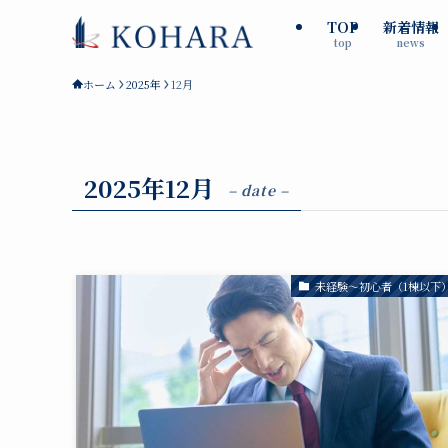
TOP
新着情報
top
news
ホーム
2025年
12月
2025年12月
– date –
未経験～初心者（1棟以下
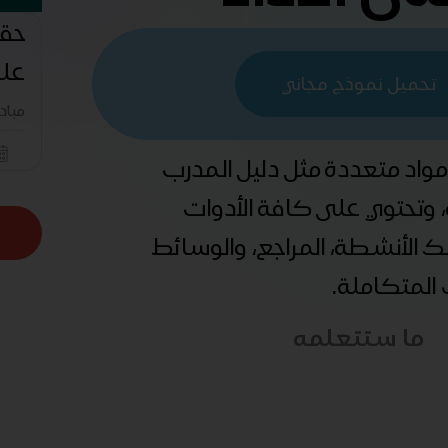
حقي
على
تحميل نموذج مجاني
مباد
 مواد متعددة مثل دليل المدرب
ة، وتحتوي على كافة الأدوات
ذلك الأنشطة، المراجع، والوسائط
ب المتكاملة.
ما ستتعلمه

====================

◆ Directions for this task
Everything in the entries above, apart from the images, should be printed exactly.

◆ Answer to the exercise
TOP
新着情報
top
news
ホーム
2025年
12月
2025年12月
– date –
未経験～初心者（1棟以下
حقي
على
تحميل نموذج مجاني
مباد
 مواد متعددة مثل دليل المدرب
ة، وتحتوي على كافة الأدوات
ذلك الأنشطة، المراجع، والوسائط
ب المتكاملة.
ما ستتعلمه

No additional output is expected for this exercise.